Trump Foundation Will Dissolve Under Court Supervision After New York Lawsuit
By Kenneth Lovett
President Donald Trump's family foundation will soon be dissolved under an agreement with the New York state attorney general.
The attorney general's office had sued the Trump Foundation, claiming the president and his family had used it as a vehicle for his presidential campaign.
Attorney General Barbara Underwood also charged in the suit that the Trump family had used the fund has their personal piggy bank.
"Our petition detailed a shocking pattern of illegality involving the Trump Foundation _ including unlawful coordination with the Trump presidential campaign, repeated and willful self-dealing, and much more," Underwood said. "This amounted to the Trump Foundation functioning as little more than a checkbook to serve Mr. Trump's business and political interests," Underwood said in a statement.
A source close to the situation say that the Trumps were already prepared to shut down the foundation, but wanted to do it without judicial or attorney general oversight.
The agreement announced Tuesday will require such oversight.
"Today's stipulation accomplishes a key piece of the relief sought in our lawsuit earlier this year," Underwood said. "Under the terms, the Trump Foundation can only dissolve under judicial supervision _ and it can only distribute its remaining charitable assets to reputable organizations approved by my office."
The foundation in its 2017 tax filing reported having $1.75 million left in its coffers.
Lawyer Alan Futerfas, who is representing Trump and his three children involved in the foundation, called Underwood's comments "misleading."
"The Foundation has been seeking to dissolve and distribute its remaining assets to worthwhile charitable causes since Donald J. Trump's victory in the 2016 presidential election," Futerfas said. "Unfortunately, the NYAG sought to prevent dissolution for almost two years, thereby depriving those most in need of nearly $1.7 million."
The stipulation agreement comes less than two weeks before Underwood is set to leave office. She will be succeeded by current New York City Public Advocate Letitia James.
Unless there is a surprise resolution before the end of the year, the rest of the lawsuit should carry into James' term.
The state is still seeking restitution for $2.8 million in misspent money along with additional penalties, including a 10-year ban on Trump running a not-for-profit organization.
The lawsuit also seeks to prohibit Trump's oldest children _ Ivanka, Donald Jr. and Eric, who were all foundation board members _ from similar involvement with any charity for one year.

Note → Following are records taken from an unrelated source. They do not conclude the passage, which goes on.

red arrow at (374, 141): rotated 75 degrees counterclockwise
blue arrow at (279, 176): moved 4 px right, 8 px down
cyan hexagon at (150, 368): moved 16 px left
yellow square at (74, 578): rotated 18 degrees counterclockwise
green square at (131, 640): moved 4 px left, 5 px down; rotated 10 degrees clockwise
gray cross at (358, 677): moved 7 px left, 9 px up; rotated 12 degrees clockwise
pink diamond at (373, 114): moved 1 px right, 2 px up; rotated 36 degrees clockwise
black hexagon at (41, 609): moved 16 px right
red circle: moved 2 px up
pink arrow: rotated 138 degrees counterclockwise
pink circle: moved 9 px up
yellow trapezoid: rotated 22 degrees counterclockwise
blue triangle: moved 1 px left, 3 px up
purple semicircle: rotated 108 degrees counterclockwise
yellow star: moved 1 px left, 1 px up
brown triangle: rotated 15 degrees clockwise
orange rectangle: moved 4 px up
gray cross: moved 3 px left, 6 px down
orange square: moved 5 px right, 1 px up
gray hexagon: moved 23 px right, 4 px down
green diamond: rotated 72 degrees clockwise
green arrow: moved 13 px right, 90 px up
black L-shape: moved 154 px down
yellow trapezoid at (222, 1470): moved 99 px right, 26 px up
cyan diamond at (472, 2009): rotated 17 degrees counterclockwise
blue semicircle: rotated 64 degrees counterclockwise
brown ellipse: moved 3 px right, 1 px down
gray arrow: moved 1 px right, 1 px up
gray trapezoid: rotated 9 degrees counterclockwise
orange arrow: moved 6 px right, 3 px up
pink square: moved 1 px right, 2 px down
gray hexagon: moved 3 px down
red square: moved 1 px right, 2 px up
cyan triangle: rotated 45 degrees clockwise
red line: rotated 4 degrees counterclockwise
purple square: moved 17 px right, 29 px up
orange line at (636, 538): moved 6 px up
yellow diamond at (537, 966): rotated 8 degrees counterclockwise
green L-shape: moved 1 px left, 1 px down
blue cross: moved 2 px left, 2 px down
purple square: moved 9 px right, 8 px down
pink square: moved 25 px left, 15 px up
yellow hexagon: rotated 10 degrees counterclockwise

The suit, filed in June by Underwood, alleged the Donald J. Trump Foundation funneled its cash into Trump's personal dealings rather than assisting those less fortunate as part of its "pattern of illegal conduct" that was "in persistent violation" of federal and state laws for more than a decade.
The misdeeds included $2.8 million spent to promote Trump's presidential campaign, along with supposed charitable funds used instead to "pay off the legal obligations of entities (Trump) controlled, to promote Trump hotels, (and) to purchase personal items," the lawsuit charged.
The court filing specifically accused Trump, along with daughter Ivanka and sons Donald Jr. and Eric, of "improper and extensive political activity, repeated and willful self-dealing transactions, and failure to follow basic fiduciary obligations."
The suit stems from a probe begun in June 2016 under former Attorney General Eric Schneiderman just months before the presidential election.
Underwood had also notified the Internal Revenue Service and the Federal Election Commission about possible federal law-breaking by the Trumps that falls into their bailiwick.
The stipulation to shut down the foundation with legal oversight comes weeks after a court decision allowed the case to move forward.
Futerfas defended the foundation's work.
"Over the past decade, the Foundation is proud to have distributed approximately $19 million, including $8.25 million of the president's personal money, to over 700 different charitable organizations with virtually zero expenses," he said. "The NYAG's inaccurate statement of this morning is a further attempt to politicize this matter."
Former New York Mayor Rudy Giuliani, who has been serving as a Trump lawyer, downplayed to the New York Daily News the president's connections to the foundation.
"It hasn't been active for years," Giuliani said of the foundation. "He couldn't have done anything wrong. The allegations are about a bookkeeping issue."